Palm oil prices on the European vegetable oils market rose on Thursday, mainly supported by the announcement that Malaysia will resume taxing palm exports. The world's second-largest producer will re-start taxing exports of crude palm oil in March, a minister said on Thursday, after scrapping the duty for five months in a bid to spur demand and reduce bloated stockpiles.
The tax rate would depend on palm oil prices, he said, adding that the government would announce details on the tax policy on February 16. "People are waiting for details on the export tax in Malaysia on Monday. The sentiment is that the market will go higher." Crude palm oil on the European market was offered between $2.50 and $7.50 per tonne higher cif Rotterdam.

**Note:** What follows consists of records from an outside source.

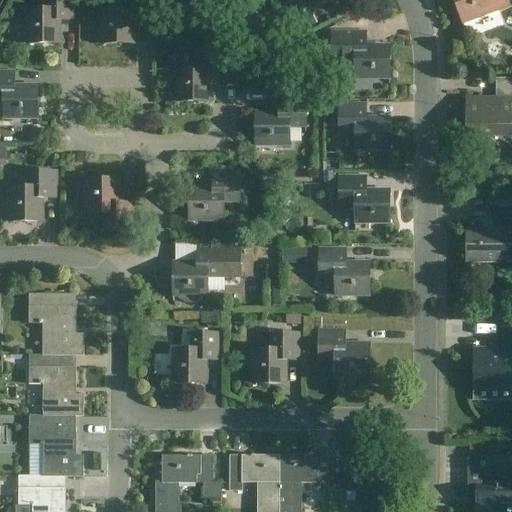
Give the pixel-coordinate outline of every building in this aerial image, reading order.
[(21,44),(21,46),(60,45),(60,21),(74,21),(73,0),(45,0),(46,10),(27,10),(27,44),(21,44)] [(95,44),(95,45),(135,46),(135,21),(148,21),(147,0),(119,0),(120,10),(101,10),(101,44),(95,44)] [(467,34),(464,24),(509,6),(506,0),(452,0),(466,34),(467,34)] [(388,80),(388,85),(390,85),(390,46),(366,46),(366,32),(339,32),(339,66),(340,66),(340,61),(355,61),(355,80),(388,80)] [(172,103),(211,103),(211,79),(224,79),(224,51),(191,51),(190,53),(196,53),(196,68),(177,68),(177,101),(172,101),(172,103)] [(36,120),(36,125),(38,125),(38,87),(15,87),(15,73),(0,73),(0,100),(2,101),(2,120),(36,120)] [(466,150),(466,136),(511,137),(511,101),(511,100),(511,79),(496,80),(495,100),(465,100),(465,150),(466,150)] [(304,128),(304,134),(306,134),(306,100),(278,99),(278,113),(255,113),(254,152),(256,152),(256,147),(290,147),(290,128),(304,128)] [(388,152),(388,157),(390,157),(390,118),(366,118),(366,105),(339,105),(339,138),(340,138),(340,133),(355,133),(355,152),(388,152)] [(3,221),(3,223),(43,223),(43,199),(56,199),(56,172),(22,172),(22,173),(28,173),(28,187),(9,187),(9,221),(3,221)] [(238,203),(239,208),(240,208),(240,174),(212,174),(212,188),(189,188),(189,227),(190,227),(190,222),(224,222),(224,203),(238,203)] [(388,224),(388,229),(390,229),(390,191),(366,191),(366,177),(339,177),(339,210),(340,211),(340,205),(355,205),(355,224),(388,224)] [(99,229),(99,231),(133,231),(133,203),(119,203),(119,180),(80,180),(80,182),(86,182),(86,215),(105,215),(105,229),(99,229)] [(465,231),(465,265),(465,275),(467,274),(467,264),(511,263),(511,207),(479,208),(479,209),(490,209),(490,224),(492,224),(492,231),(465,231)] [(174,296),(177,296),(179,300),(186,304),(194,304),(201,300),(203,297),(208,297),(208,278),(222,278),(222,287),(224,287),(224,278),(240,278),(240,249),(224,249),(224,246),(223,246),(223,249),(197,249),(197,263),(173,263),(173,302),(174,302),(174,296)] [(319,250),(319,265),(319,283),(320,283),(320,278),(335,278),(335,297),(369,296),(369,302),(370,302),(370,263),(346,263),(346,250),(319,250)] [(250,285),(244,300),(256,304),(262,290),(250,285)] [(55,357),(55,358),(84,357),(84,336),(71,336),(71,328),(76,328),(76,308),(70,308),(70,297),(77,297),(77,296),(29,296),(29,326),(43,326),(43,356),(43,357),(55,357)] [(369,379),(369,385),(370,385),(370,346),(345,345),(345,332),(320,332),(320,328),(319,328),(319,368),(320,368),(320,360),(335,360),(335,379),(369,379)] [(167,384),(167,385),(206,385),(206,361),(220,361),(220,334),(186,334),(186,335),(191,335),(191,350),(172,350),(173,384),(167,384)] [(247,385),(286,385),(286,361),(299,361),(299,334),(266,334),(266,335),(271,335),(271,350),(253,350),(253,383),(247,383),(247,385)] [(511,391),(511,337),(499,337),(499,339),(500,339),(500,351),(473,351),(473,405),(474,405),(474,392),(511,391)] [(43,357),(43,356),(29,356),(29,386),(43,386),(43,416),(43,417),(73,417),(73,418),(84,418),(84,396),(71,396),(71,388),(76,388),(76,369),(55,369),(55,358),(55,357),(43,357)] [(43,417),(43,416),(29,416),(29,446),(43,446),(43,477),(43,478),(62,478),(62,479),(83,479),(83,457),(71,457),(71,449),(77,448),(76,429),(73,429),(73,418),(73,417),(43,417)] [(155,483),(155,511),(180,511),(181,507),(178,507),(178,485),(204,485),(204,499),(212,499),(213,507),(221,507),(221,482),(213,482),(213,457),(162,457),(162,483),(155,483)] [(279,511),(279,457),(229,457),(229,493),(242,493),(242,485),(257,485),(256,511),(279,511)] [(279,511),(301,511),(301,485),(316,485),(316,489),(328,489),(329,489),(329,465),(330,465),(330,457),(279,457),(279,511)] [(329,489),(328,489),(328,493),(357,493),(356,511),(385,511),(386,485),(379,485),(379,465),(330,465),(329,465),(329,489)] [(511,511),(511,480),(509,481),(509,471),(466,471),(467,504),(468,504),(468,501),(475,501),(475,511),(511,511)] [(32,511),(60,511),(60,509),(66,509),(66,490),(62,490),(62,479),(62,478),(43,478),(43,477),(18,477),(18,507),(32,507),(32,511)]
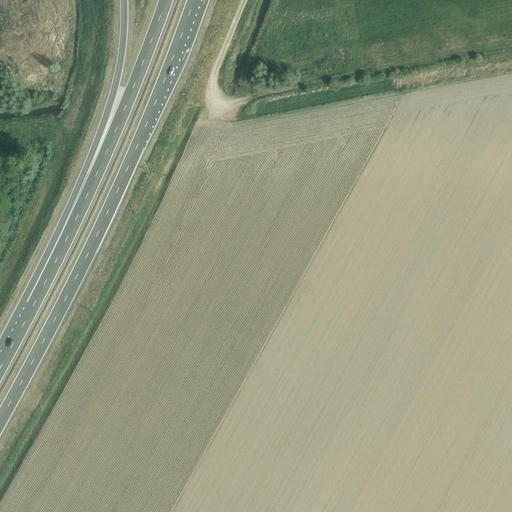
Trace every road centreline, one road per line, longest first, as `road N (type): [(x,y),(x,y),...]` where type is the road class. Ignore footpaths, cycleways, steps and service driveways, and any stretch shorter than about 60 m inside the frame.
road 1 (trunk): [(0,421),(125,173),(193,0)]
road 2 (trunk): [(165,0),(33,304)]
road 3 (trunk): [(123,0),(110,101),(33,304)]
road 4 (track): [(245,0),(215,71),(221,113)]
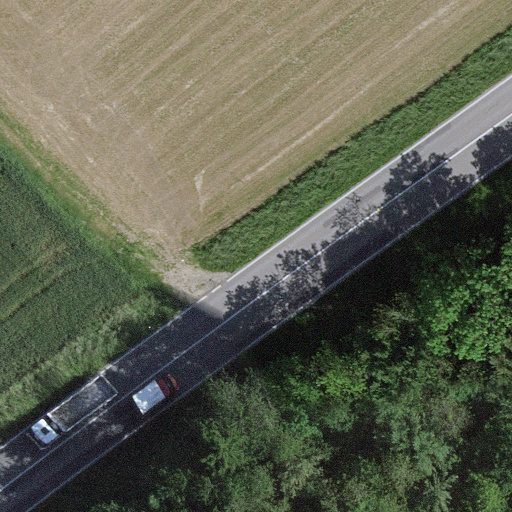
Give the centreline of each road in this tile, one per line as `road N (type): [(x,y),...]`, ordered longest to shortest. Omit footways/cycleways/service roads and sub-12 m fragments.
road 1 (secondary): [(0,492),(511,114)]
road 2 (track): [(233,315),(124,241)]
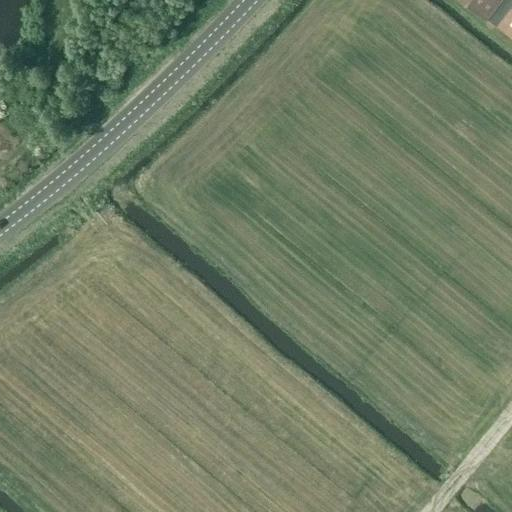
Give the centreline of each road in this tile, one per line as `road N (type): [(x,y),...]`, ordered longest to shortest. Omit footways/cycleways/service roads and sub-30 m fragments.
road 1 (tertiary): [(0,235),(89,164),(258,0)]
road 2 (track): [(429,511),(511,412)]
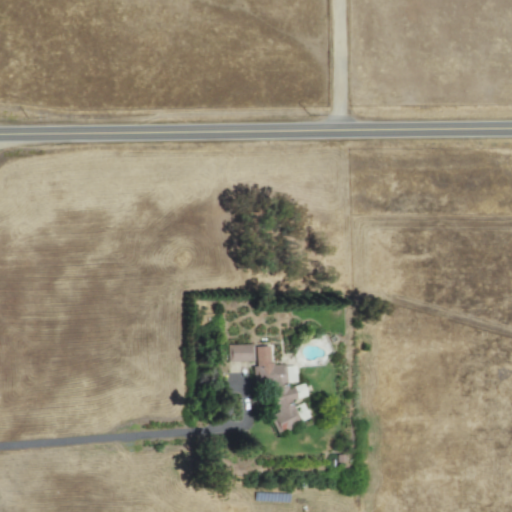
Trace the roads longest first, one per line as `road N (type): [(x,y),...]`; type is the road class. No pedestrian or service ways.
road 1 (tertiary): [(0,135),(511,128)]
road 2 (track): [(343,131),(341,0)]
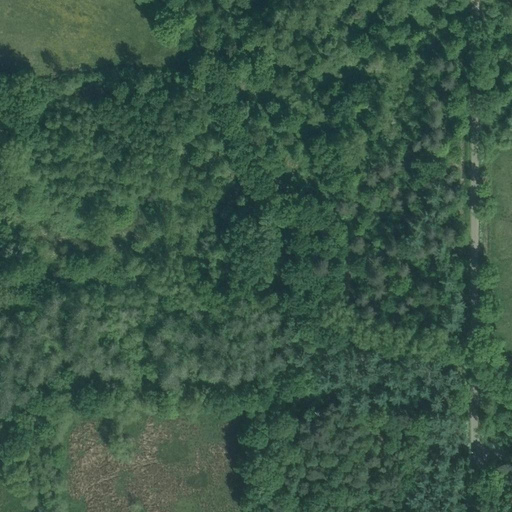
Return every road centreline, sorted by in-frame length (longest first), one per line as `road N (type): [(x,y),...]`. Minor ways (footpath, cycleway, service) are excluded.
road 1 (track): [(473,342),(357,320),(345,243),(272,175),(203,21),(182,0)]
road 2 (unclassified): [(474,454),(473,0)]
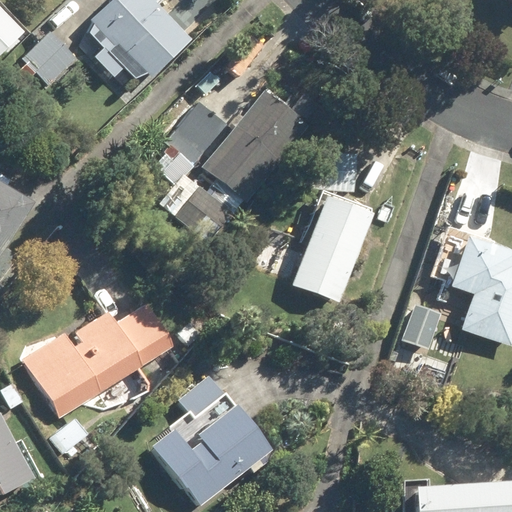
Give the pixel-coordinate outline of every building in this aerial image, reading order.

The benchmark April contract on Malaysian futures had edged up 0.7 percent to 2,294 ringgit ($636) per tonne by Thursday's close, well above a six-week low of 2,106 ringgit hit in January. European traders anticipated a push in activity ahead of the Chinese new year break next week. "They will try to push the market before that," one said. CBOT soyaoil futures were slightly higher by 1730 GMT in sympathy with soyabeans, boosted partly by a weaker dollar. In other markets, Brent oil futures rose to $57 a barrel on Thursday, as a weaker dollar and industry spending cuts offset worries about a supply glut after US crude inventories increased for a fifth consecutive week.